SPE’s recent Liquids-Rich Basins Conference rewarded attendees with far-reaching insight into how to economically exploit liquids-rich plays. Based on the theme “New Technology for Old Plays,” SPE held the conference in Midland, Texas, from 11 to 12 September. The 29 speakers explored a wide range of topics and points of view from macro to detailed perspectives, centered on strategic thinking; current understanding of reservoir characteristics; proper application of completion, stimulation, and production techniques and tactics; and case histories.
This is the third year the conference has been presented. Almost 300 attendees gathered at the Midland Convention Center to listen to four technical sessions—each with three speakers—each day; interact with four Knowledge-Sharing Poster speakers who presented during four half-hour breaks; hear a keynote speaker at Thursday’s luncheon; and investigate the offerings of more than 20 exhibitors.

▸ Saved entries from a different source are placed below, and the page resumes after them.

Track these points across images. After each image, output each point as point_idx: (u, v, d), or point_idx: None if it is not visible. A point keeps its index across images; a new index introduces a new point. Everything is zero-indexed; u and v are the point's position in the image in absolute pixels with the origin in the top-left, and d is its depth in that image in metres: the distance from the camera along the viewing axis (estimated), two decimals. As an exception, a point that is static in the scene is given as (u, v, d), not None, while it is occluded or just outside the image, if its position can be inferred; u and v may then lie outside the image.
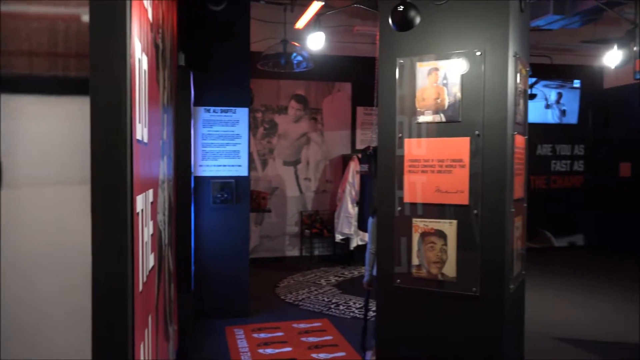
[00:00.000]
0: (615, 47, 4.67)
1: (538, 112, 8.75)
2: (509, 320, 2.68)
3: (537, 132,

Two training courses were also given—a 2-day course Monday and Tuesday, 9 and 10 September, titled “Modern Production Data Analysis for Unconventional Reservoirs”; and a 1-day course Friday, 13 September, titled “An Overview of Microseismic Imaging of Hydraulic Fracturing.”
The first session highlighted commercial and financial interests in oil resource plays and price pressures imposed by limited transportation in the areas of rapid development.
Crude and Liquids Growth in the US. Dave Pursell, managing director of Tudor Pickering Holt, kicked off the conference with his presentation, “US Crude Oil Production Growth and the Impact on Price Differentials… or Get Me off This Rock!” “‘Liquids-rich’ is my least favorite term,” he said. “It’s as accurate as calling a dog a non-cat.”
Basically, he said further, what people are talking about is natural-gas liquids (NGLs): “If it’s crude, they’re going to say it.”
When considering the question of why Brent crude is at USD 110/bbl, he said, “Risk premium is the last possible answer before the shoulder shrug.” He assured the audience that global crude fundamentals are fine, with crude inventories pointing to a balanced global market and global refined inventories below 10-year norms.
The big story is taking place in the US. While US crude production has grown from around 7 million B/D in 2005 to around 9 million B/D in 2012, non-US, non-Organization of Petroleum Exporting Countries’ (OPEC) crude production during the same period has remained fairly stagnant at around 44 million B/D. Organisation for Economic Cooperation and Development (OECD) countries’ demand, which hovered at around 50 million B/D from 2000 to 2007, has tapered down to around 46 million B/D in 2012 and non-OECD demand has grown precipitously from less than 30 million B/D in 2000 to close to 45 million B/D in 2012.